A major advantage of integration using XML is the facility to re-use XML in other contexts. We illustrate this by reading the XML/CML file corresponding to this article into the CML-aware browser JUMBO3. The alizarin molecule present is filtered and rendered using both 2D and 3D representations (Figure 4). Other browsers can handle other aspects of the document. For example, the Amaya browser can display both the XHTML and the SVG namespaces, and could also handle MathML components if they were to be present. Croczilla,19 a browser based on Netscape with in-lined SVG support, can be used to dynamically render documents containing CML by internally binding the CML elements to SVG components.
An XML document can be not merely rendered in a browser, but passed to an editing program as well. Amaya is a browser which also allows the XHTML and SVG to be edited. However, the use of a "hard-coded" executable program also results in some measure of inflexibility.
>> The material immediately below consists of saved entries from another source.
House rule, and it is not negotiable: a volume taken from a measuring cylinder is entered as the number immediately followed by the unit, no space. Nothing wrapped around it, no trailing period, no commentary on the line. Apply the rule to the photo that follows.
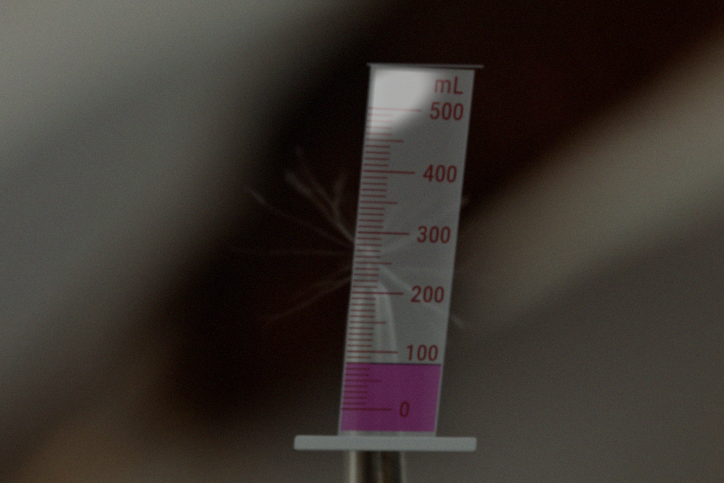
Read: 80mL
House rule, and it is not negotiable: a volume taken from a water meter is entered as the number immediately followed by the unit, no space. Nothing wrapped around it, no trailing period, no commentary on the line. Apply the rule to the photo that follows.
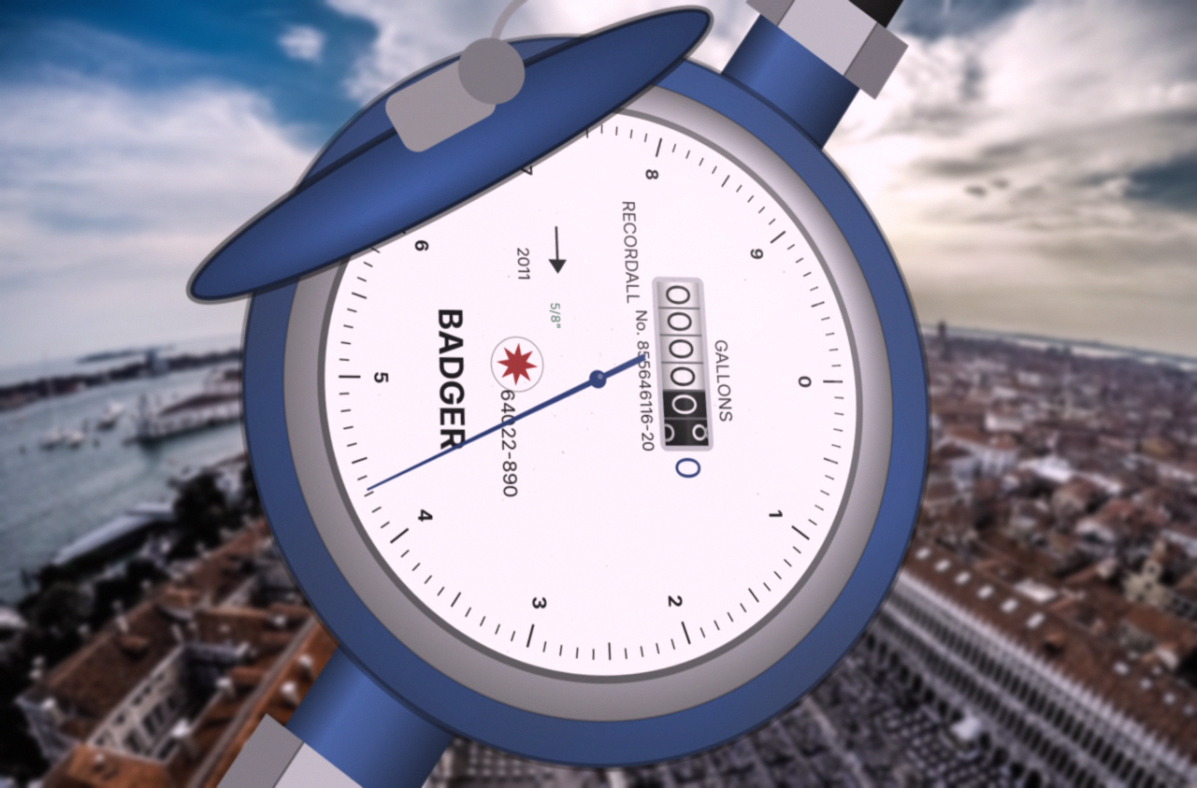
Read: 84.3gal
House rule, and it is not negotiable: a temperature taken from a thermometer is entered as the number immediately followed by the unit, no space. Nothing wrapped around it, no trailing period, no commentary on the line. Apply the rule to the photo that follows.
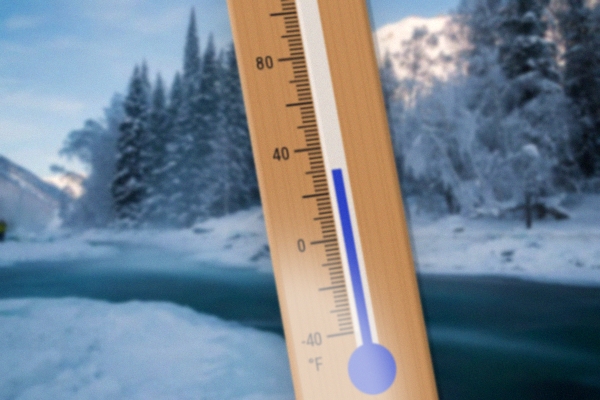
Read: 30°F
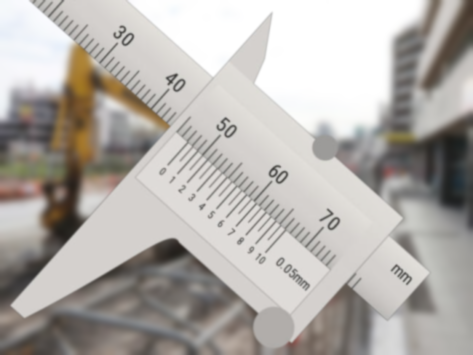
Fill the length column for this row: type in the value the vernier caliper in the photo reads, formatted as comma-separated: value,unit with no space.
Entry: 47.2,mm
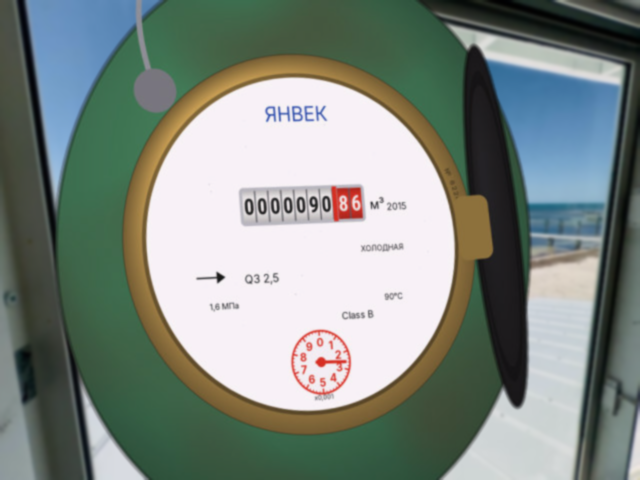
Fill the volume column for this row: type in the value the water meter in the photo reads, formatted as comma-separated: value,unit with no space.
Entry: 90.862,m³
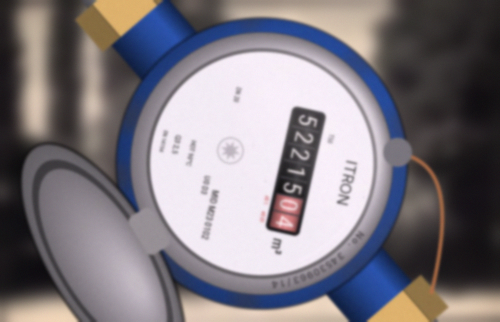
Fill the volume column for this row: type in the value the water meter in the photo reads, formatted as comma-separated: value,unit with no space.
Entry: 52215.04,m³
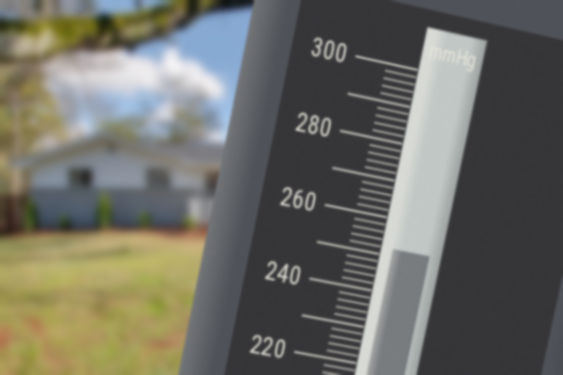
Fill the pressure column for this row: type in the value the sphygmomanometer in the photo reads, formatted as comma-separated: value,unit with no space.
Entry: 252,mmHg
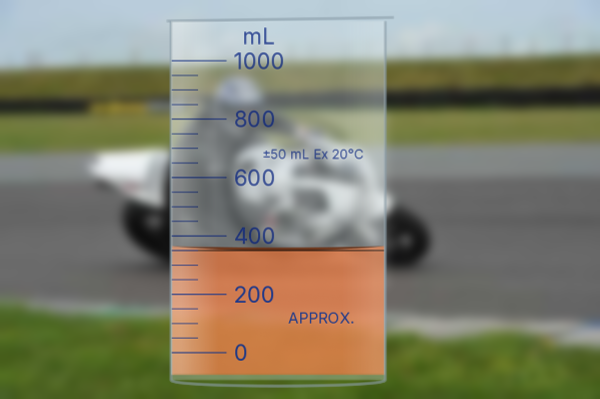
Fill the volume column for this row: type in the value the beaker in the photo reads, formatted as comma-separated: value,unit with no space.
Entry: 350,mL
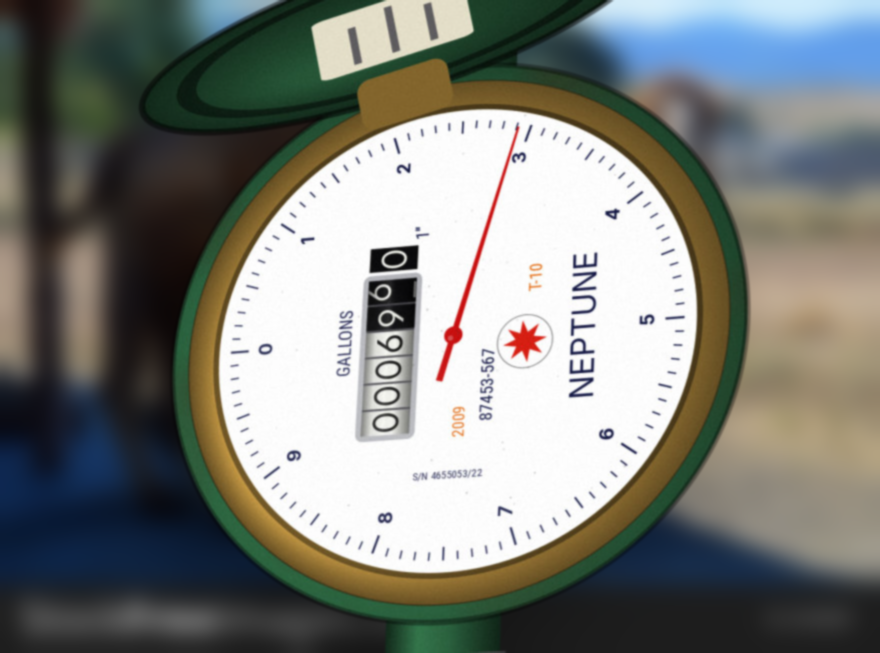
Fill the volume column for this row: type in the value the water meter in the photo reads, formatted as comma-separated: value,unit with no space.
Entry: 6962.9,gal
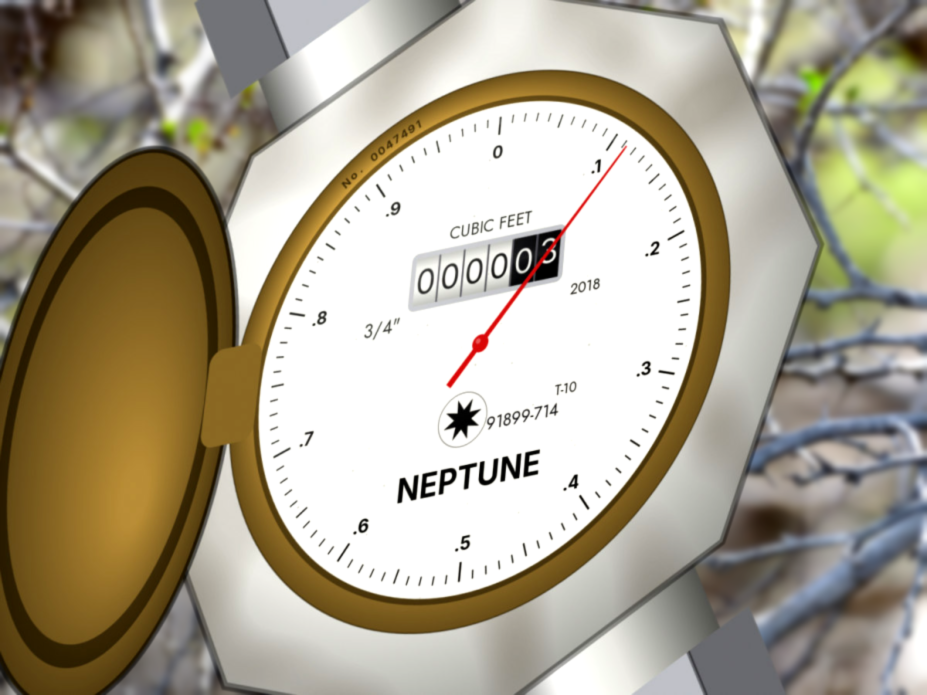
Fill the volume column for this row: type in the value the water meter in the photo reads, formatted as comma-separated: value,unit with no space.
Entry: 3.11,ft³
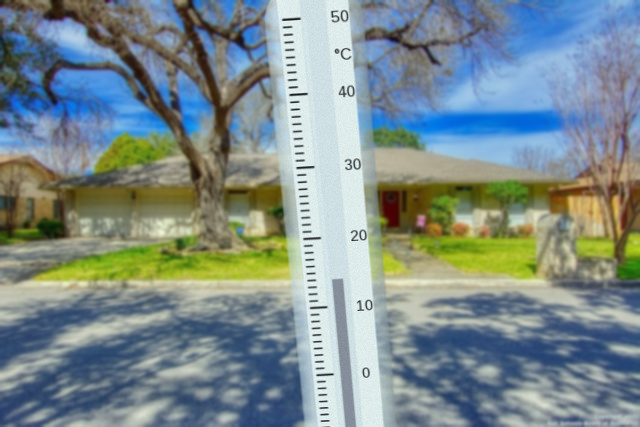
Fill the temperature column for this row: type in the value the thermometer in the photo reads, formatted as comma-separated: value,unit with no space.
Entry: 14,°C
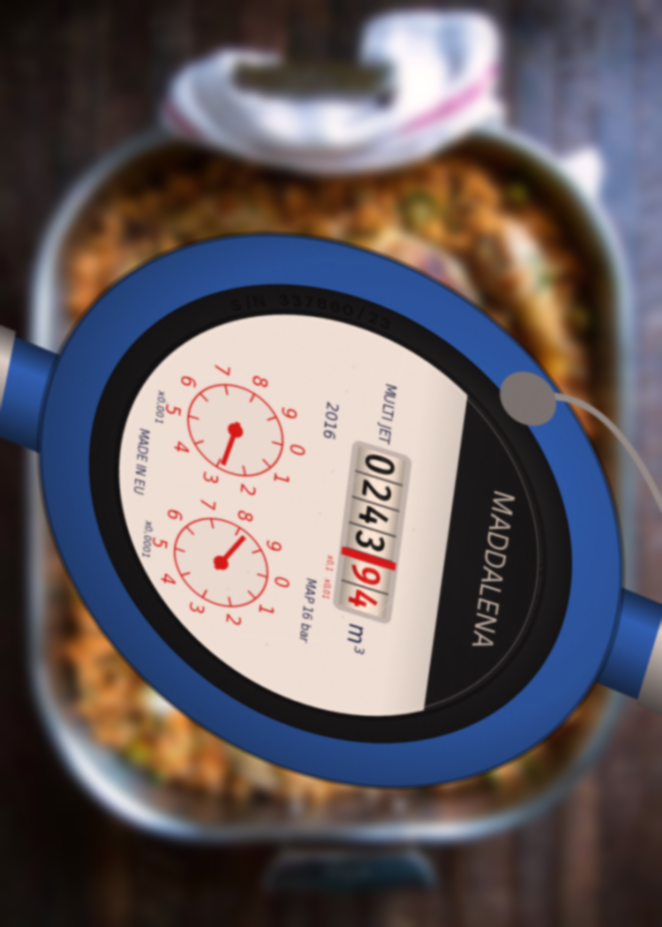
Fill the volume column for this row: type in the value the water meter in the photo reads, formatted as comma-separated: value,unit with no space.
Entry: 243.9428,m³
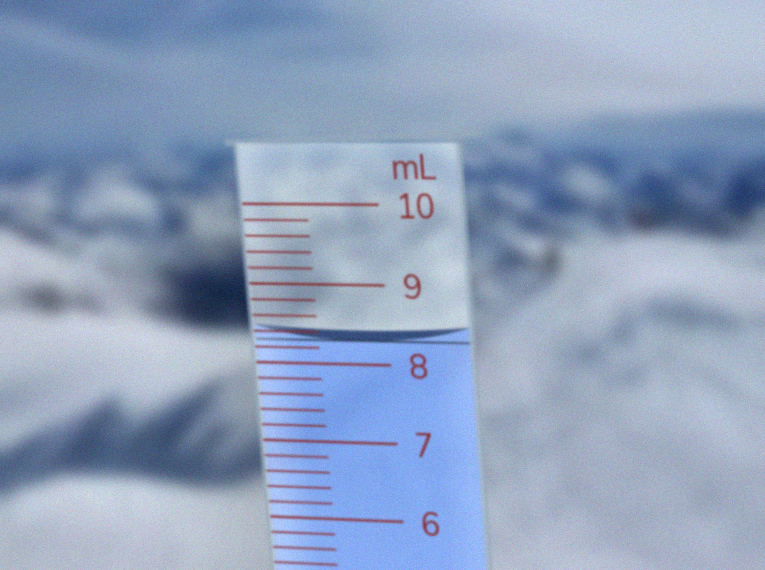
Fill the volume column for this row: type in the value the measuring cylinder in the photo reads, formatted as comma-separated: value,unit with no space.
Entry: 8.3,mL
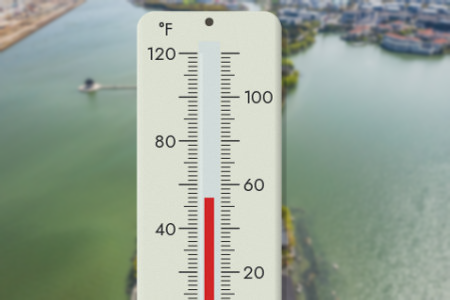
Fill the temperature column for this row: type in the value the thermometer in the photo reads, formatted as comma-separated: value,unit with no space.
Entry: 54,°F
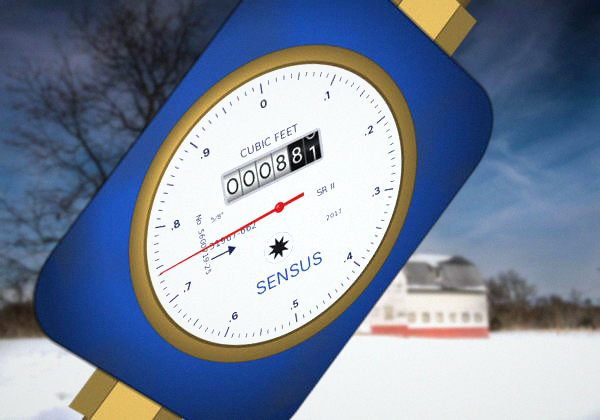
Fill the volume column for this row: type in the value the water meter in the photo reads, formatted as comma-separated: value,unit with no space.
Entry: 880.74,ft³
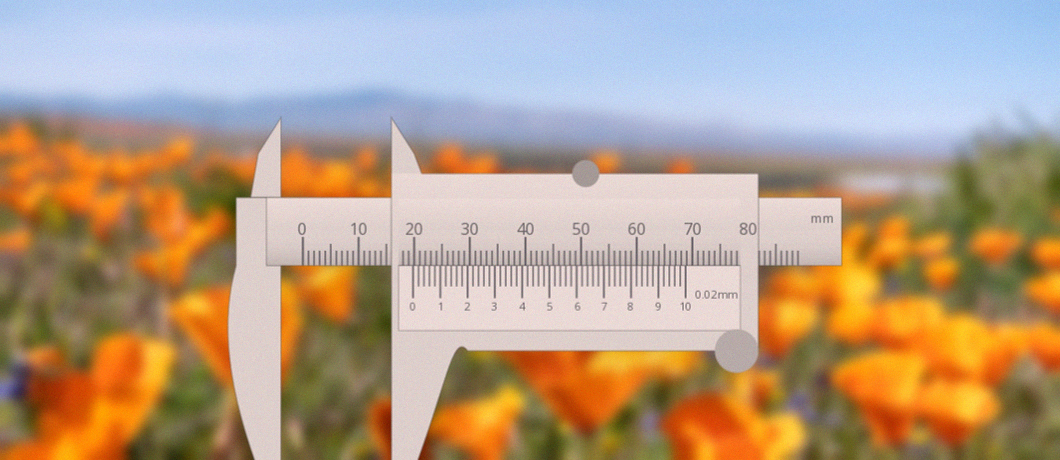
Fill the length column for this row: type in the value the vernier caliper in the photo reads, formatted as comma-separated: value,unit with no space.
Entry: 19.8,mm
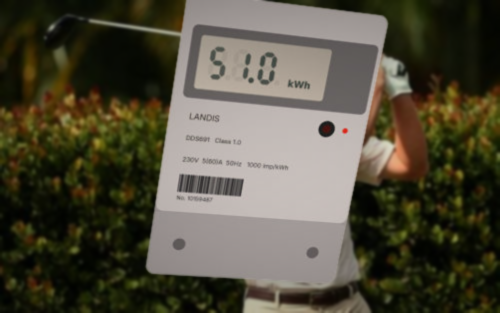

It is however also possible to construct an XML-aware editor using XSLT transformations. Thus, the XML version of this article can be loaded into what we term an "eXtensible Annotating Chemical Editor" or XACE (Figure 5). XACE is constructed from a CML aware version of the JME structure editor (written as a Java applet) and a selection of XSLT components to filter and process the XML. The tool is rendered using an XML/XSLT compliant browser such as Internet Explorer. Such an environment can be used to e.g. edit the molecular structures, add new properties to the molecules, perform valency checks, compute molecular formulae, and add metadata in RDF format (another XML language).